• _Exercise requirements_
A stretch of the entries below is to be set down exactly, running from the line with "Table. Overview of" through the line with "29.50 to 40.07 |", both included, and no other line.

══ Source data ══

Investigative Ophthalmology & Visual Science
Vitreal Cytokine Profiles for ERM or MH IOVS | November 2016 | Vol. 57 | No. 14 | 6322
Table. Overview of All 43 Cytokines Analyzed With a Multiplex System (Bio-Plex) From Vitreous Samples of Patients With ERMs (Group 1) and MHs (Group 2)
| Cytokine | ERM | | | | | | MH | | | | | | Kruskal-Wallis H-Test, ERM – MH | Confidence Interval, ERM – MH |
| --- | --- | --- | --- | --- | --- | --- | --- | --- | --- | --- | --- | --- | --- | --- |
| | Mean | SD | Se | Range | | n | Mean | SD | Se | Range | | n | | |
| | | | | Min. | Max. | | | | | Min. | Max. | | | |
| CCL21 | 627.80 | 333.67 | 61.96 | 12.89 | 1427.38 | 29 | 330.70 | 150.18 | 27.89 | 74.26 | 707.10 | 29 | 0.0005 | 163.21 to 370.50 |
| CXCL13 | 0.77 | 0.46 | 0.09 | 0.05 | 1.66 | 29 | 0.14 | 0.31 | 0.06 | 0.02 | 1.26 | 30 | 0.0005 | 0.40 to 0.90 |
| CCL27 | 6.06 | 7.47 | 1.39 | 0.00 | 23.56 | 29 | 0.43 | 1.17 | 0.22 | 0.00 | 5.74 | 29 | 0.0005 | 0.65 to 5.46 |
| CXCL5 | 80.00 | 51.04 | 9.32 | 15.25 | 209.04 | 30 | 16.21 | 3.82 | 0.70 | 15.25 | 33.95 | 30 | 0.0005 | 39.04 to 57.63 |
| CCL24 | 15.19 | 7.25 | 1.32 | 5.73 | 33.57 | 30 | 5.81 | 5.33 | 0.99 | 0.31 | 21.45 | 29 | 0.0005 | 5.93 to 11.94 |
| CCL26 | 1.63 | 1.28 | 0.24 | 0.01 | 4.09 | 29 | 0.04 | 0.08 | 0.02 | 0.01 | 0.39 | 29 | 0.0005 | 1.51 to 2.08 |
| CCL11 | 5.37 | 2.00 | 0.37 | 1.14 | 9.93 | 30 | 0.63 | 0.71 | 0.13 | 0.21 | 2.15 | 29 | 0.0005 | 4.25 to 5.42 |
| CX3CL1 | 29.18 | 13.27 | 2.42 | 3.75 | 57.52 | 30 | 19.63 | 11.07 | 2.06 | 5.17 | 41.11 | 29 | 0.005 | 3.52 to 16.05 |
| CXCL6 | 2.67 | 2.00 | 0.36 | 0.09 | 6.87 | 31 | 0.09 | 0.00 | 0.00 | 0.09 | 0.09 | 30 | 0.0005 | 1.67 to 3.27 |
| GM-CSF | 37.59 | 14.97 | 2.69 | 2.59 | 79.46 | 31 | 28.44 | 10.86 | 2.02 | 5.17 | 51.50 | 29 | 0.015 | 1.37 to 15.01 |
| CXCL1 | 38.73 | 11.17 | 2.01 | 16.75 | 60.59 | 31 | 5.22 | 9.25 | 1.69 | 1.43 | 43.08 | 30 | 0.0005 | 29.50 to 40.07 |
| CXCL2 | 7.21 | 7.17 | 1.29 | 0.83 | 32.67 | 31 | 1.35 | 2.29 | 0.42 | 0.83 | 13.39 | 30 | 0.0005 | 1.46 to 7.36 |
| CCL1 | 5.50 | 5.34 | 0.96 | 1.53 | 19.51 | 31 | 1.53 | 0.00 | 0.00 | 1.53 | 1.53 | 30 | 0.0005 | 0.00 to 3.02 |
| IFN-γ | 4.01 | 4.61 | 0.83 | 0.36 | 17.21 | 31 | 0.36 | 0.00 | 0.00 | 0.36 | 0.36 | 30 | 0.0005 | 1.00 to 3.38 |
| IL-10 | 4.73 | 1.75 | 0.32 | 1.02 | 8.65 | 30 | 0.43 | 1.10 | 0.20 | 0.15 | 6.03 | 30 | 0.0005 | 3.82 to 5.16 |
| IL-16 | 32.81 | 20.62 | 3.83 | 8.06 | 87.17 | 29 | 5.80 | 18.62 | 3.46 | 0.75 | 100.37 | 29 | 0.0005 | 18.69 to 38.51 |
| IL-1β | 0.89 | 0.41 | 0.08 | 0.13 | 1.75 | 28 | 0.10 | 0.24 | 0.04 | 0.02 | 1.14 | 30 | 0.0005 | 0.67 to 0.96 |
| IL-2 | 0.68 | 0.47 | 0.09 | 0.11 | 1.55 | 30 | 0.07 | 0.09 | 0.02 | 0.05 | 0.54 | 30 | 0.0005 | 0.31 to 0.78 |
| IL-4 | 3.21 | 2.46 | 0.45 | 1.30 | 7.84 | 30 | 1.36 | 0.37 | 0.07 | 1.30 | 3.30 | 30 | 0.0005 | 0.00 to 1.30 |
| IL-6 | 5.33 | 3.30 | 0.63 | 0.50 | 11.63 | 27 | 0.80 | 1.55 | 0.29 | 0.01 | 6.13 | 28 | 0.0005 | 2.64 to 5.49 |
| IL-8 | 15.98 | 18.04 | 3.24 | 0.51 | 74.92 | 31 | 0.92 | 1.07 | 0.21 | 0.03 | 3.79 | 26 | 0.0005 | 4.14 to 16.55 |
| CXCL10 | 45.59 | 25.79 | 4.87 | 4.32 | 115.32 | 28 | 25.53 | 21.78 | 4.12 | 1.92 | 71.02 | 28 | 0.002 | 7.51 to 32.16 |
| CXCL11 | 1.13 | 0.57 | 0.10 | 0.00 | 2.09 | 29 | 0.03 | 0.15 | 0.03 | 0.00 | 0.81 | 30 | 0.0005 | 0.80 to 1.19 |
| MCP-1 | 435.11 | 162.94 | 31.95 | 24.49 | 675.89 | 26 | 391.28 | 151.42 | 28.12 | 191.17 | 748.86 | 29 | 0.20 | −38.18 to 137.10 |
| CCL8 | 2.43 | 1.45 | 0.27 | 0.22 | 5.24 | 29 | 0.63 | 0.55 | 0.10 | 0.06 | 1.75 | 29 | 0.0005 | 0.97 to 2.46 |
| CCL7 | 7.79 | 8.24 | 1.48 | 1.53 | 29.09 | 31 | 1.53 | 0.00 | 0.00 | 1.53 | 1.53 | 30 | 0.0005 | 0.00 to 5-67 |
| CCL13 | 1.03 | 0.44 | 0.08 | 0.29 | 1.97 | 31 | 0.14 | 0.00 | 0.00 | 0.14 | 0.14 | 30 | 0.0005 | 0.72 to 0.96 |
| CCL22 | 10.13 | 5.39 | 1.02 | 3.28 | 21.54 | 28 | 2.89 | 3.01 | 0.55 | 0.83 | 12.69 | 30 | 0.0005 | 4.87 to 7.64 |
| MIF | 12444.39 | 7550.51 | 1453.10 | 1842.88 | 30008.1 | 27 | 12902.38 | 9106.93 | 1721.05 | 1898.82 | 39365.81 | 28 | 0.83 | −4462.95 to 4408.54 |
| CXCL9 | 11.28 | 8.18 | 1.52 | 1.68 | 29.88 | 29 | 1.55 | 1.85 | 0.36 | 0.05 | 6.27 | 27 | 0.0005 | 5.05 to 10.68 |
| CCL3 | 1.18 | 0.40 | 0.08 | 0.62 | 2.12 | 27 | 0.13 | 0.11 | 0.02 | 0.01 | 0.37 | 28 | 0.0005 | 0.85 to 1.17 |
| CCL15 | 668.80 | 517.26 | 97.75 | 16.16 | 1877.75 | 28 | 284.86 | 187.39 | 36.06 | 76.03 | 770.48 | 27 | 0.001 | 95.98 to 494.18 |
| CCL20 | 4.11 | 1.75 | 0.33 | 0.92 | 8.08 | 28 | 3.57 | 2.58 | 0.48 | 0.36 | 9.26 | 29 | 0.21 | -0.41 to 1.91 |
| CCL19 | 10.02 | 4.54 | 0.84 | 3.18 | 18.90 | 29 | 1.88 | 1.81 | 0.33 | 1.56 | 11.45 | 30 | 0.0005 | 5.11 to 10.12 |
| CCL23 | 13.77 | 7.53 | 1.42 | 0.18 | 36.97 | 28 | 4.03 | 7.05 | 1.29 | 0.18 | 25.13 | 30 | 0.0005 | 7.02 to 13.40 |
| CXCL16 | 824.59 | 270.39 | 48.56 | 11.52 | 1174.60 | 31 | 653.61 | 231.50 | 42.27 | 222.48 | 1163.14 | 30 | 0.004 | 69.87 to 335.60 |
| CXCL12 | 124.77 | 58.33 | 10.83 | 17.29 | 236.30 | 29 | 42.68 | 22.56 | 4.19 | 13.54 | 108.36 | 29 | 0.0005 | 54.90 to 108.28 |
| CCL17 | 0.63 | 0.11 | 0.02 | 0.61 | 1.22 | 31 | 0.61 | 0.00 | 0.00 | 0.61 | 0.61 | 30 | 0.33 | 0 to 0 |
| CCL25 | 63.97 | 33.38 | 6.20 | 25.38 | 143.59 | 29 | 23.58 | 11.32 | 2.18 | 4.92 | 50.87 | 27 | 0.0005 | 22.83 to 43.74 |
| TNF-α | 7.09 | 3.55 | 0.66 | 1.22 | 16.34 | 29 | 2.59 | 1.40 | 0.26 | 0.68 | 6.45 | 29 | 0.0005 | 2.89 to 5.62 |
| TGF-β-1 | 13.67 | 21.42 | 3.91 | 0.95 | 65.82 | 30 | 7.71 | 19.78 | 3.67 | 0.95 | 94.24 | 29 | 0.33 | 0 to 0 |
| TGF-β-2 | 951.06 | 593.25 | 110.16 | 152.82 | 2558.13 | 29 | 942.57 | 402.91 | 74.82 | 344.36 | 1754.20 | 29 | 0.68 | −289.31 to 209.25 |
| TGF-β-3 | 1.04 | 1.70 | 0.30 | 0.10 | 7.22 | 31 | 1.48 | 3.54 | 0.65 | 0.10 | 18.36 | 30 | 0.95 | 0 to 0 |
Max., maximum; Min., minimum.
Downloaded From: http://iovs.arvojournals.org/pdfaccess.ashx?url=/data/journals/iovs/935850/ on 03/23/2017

═══

• _Result_
Table. Overview of All 43 Cytokines Analyzed With a Multiplex System (Bio-Plex) From Vitreous Samples of Patients With ERMs (Group 1) and MHs (Group 2)
| Cytokine | ERM | | | | | | MH | | | | | | Kruskal-Wallis H-Test, ERM – MH | Confidence Interval, ERM – MH |
| --- | --- | --- | --- | --- | --- | --- | --- | --- | --- | --- | --- | --- | --- | --- |
| | Mean | SD | Se | Range | | n | Mean | SD | Se | Range | | n | | |
| | | | | Min. | Max. | | | | | Min. | Max. | | | |
| CCL21 | 627.80 | 333.67 | 61.96 | 12.89 | 1427.38 | 29 | 330.70 | 150.18 | 27.89 | 74.26 | 707.10 | 29 | 0.0005 | 163.21 to 370.50 |
| CXCL13 | 0.77 | 0.46 | 0.09 | 0.05 | 1.66 | 29 | 0.14 | 0.31 | 0.06 | 0.02 | 1.26 | 30 | 0.0005 | 0.40 to 0.90 |
| CCL27 | 6.06 | 7.47 | 1.39 | 0.00 | 23.56 | 29 | 0.43 | 1.17 | 0.22 | 0.00 | 5.74 | 29 | 0.0005 | 0.65 to 5.46 |
| CXCL5 | 80.00 | 51.04 | 9.32 | 15.25 | 209.04 | 30 | 16.21 | 3.82 | 0.70 | 15.25 | 33.95 | 30 | 0.0005 | 39.04 to 57.63 |
| CCL24 | 15.19 | 7.25 | 1.32 | 5.73 | 33.57 | 30 | 5.81 | 5.33 | 0.99 | 0.31 | 21.45 | 29 | 0.0005 | 5.93 to 11.94 |
| CCL26 | 1.63 | 1.28 | 0.24 | 0.01 | 4.09 | 29 | 0.04 | 0.08 | 0.02 | 0.01 | 0.39 | 29 | 0.0005 | 1.51 to 2.08 |
| CCL11 | 5.37 | 2.00 | 0.37 | 1.14 | 9.93 | 30 | 0.63 | 0.71 | 0.13 | 0.21 | 2.15 | 29 | 0.0005 | 4.25 to 5.42 |
| CX3CL1 | 29.18 | 13.27 | 2.42 | 3.75 | 57.52 | 30 | 19.63 | 11.07 | 2.06 | 5.17 | 41.11 | 29 | 0.005 | 3.52 to 16.05 |
| CXCL6 | 2.67 | 2.00 | 0.36 | 0.09 | 6.87 | 31 | 0.09 | 0.00 | 0.00 | 0.09 | 0.09 | 30 | 0.0005 | 1.67 to 3.27 |
| GM-CSF | 37.59 | 14.97 | 2.69 | 2.59 | 79.46 | 31 | 28.44 | 10.86 | 2.02 | 5.17 | 51.50 | 29 | 0.015 | 1.37 to 15.01 |
| CXCL1 | 38.73 | 11.17 | 2.01 | 16.75 | 60.59 | 31 | 5.22 | 9.25 | 1.69 | 1.43 | 43.08 | 30 | 0.0005 | 29.50 to 40.07 |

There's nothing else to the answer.